## Directions
Output each line of the data below exactly, omitting any image.
⁂
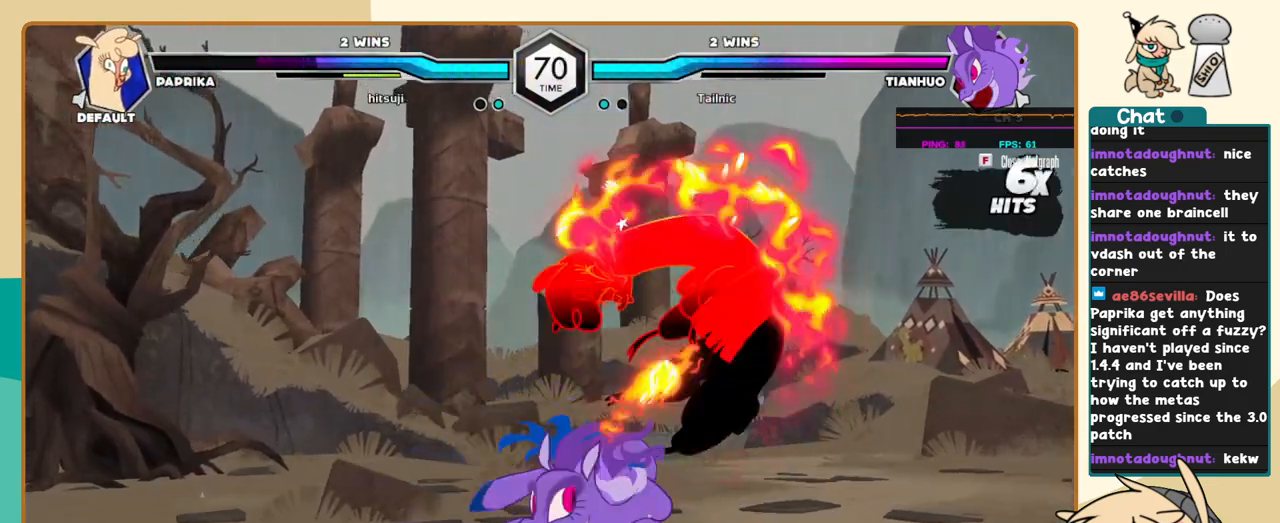
{"keys": ["c", "j"], "events": [[350, "c", "down"]]}
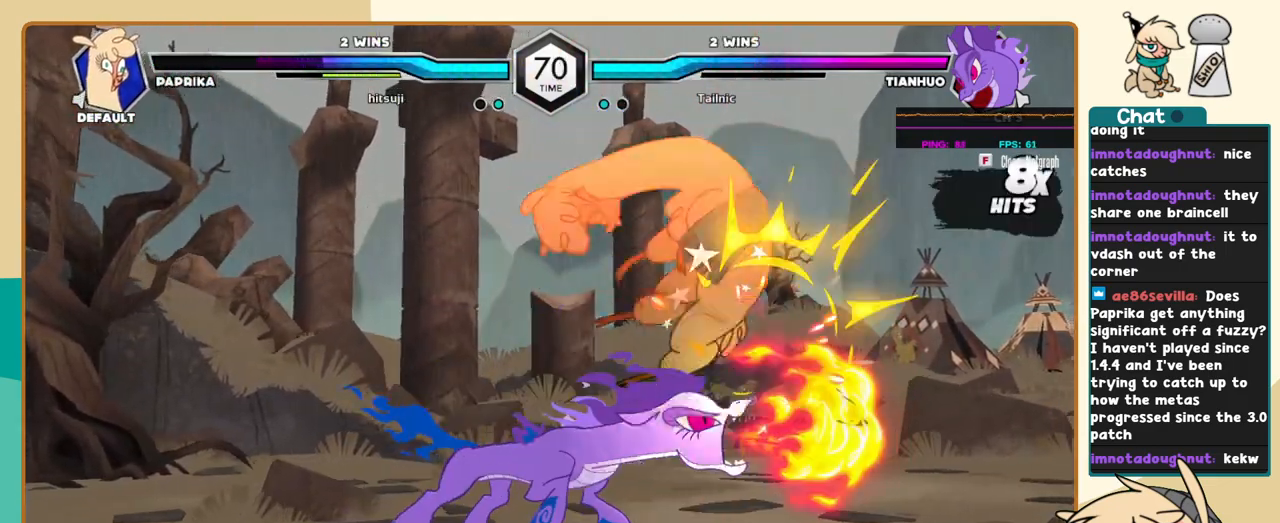
{"keys": ["c", "j"], "events": []}
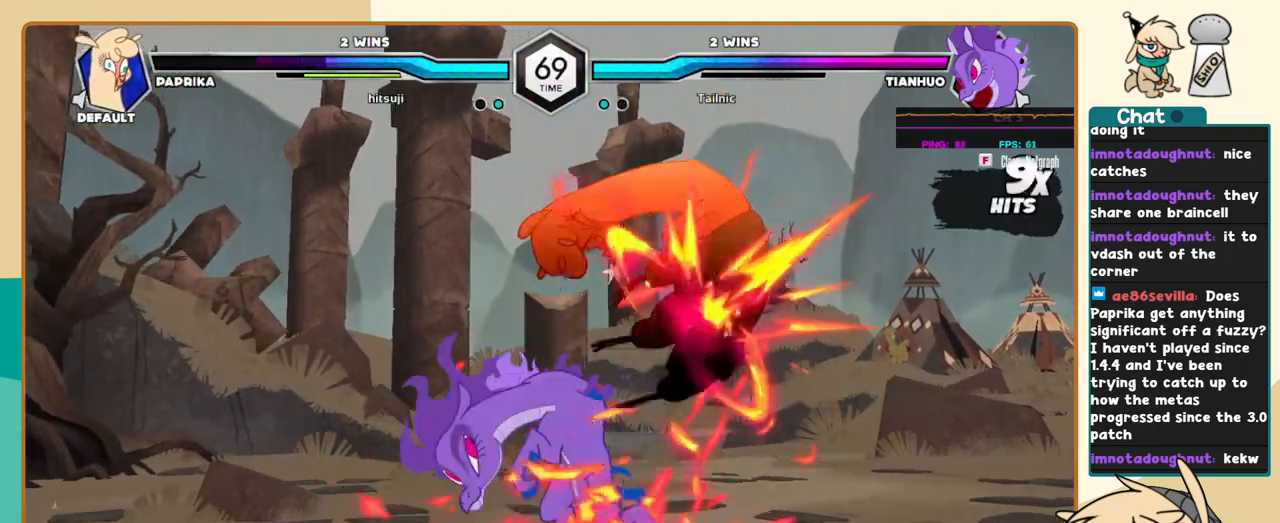
{"keys": ["c", "j"], "events": []}
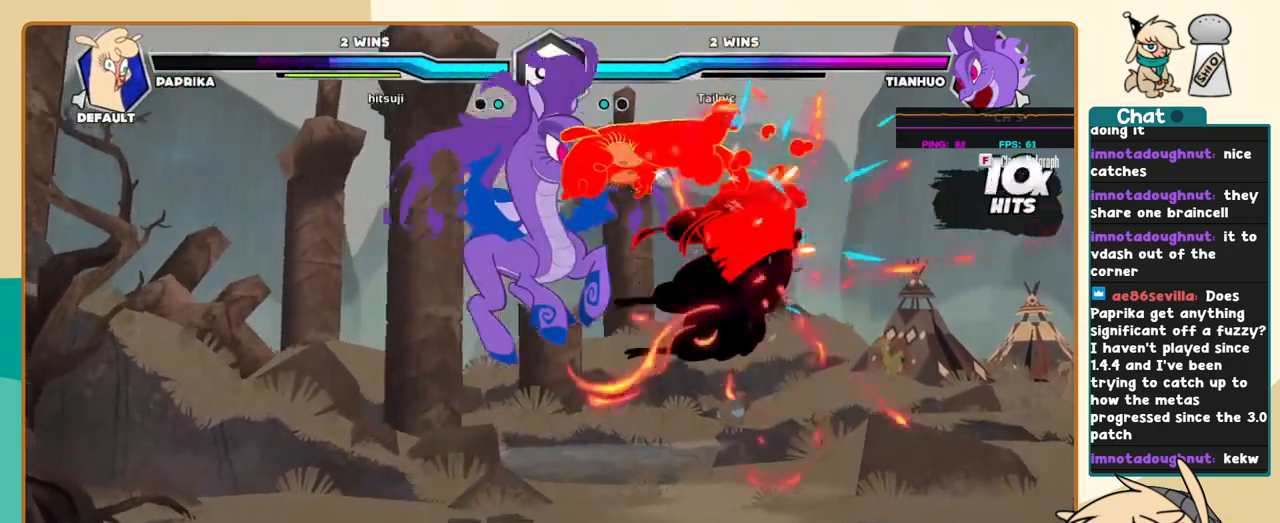
{"keys": ["l"], "events": [[167, "c", "up"], [167, "j", "up"], [217, "l", "down"]]}
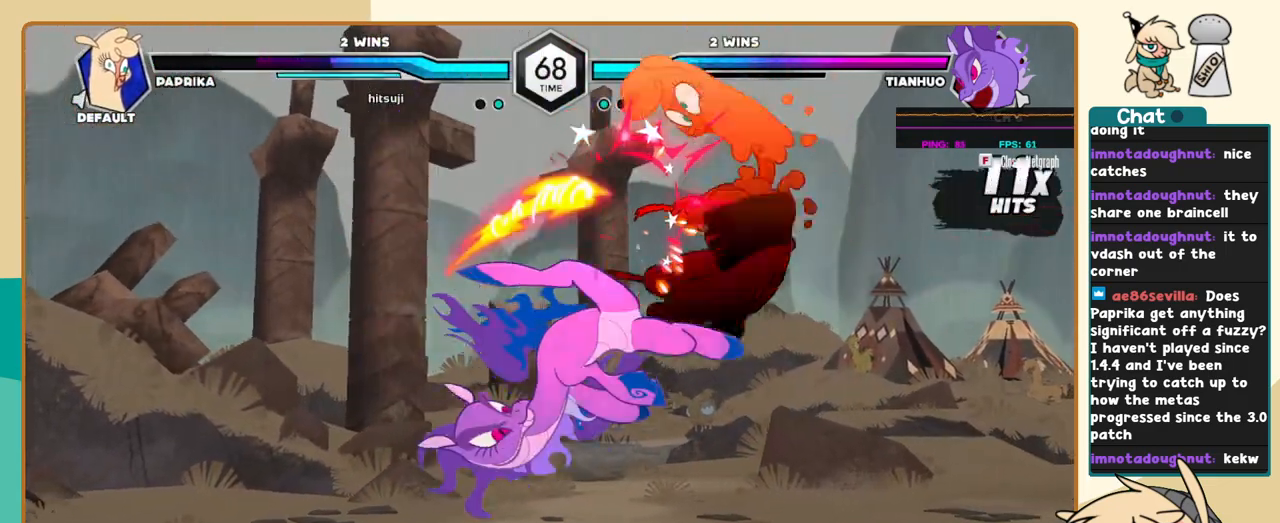
{"keys": ["c", "l"], "events": [[234, "c", "down"]]}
⁂
## Your response
{"keys": ["c", "j"], "events": [[350, "c", "down"]]}
{"keys": ["c", "j"], "events": []}
{"keys": ["c", "j"], "events": []}
{"keys": ["l"], "events": [[167, "c", "up"], [167, "j", "up"], [217, "l", "down"]]}
{"keys": ["c", "l"], "events": [[234, "c", "down"]]}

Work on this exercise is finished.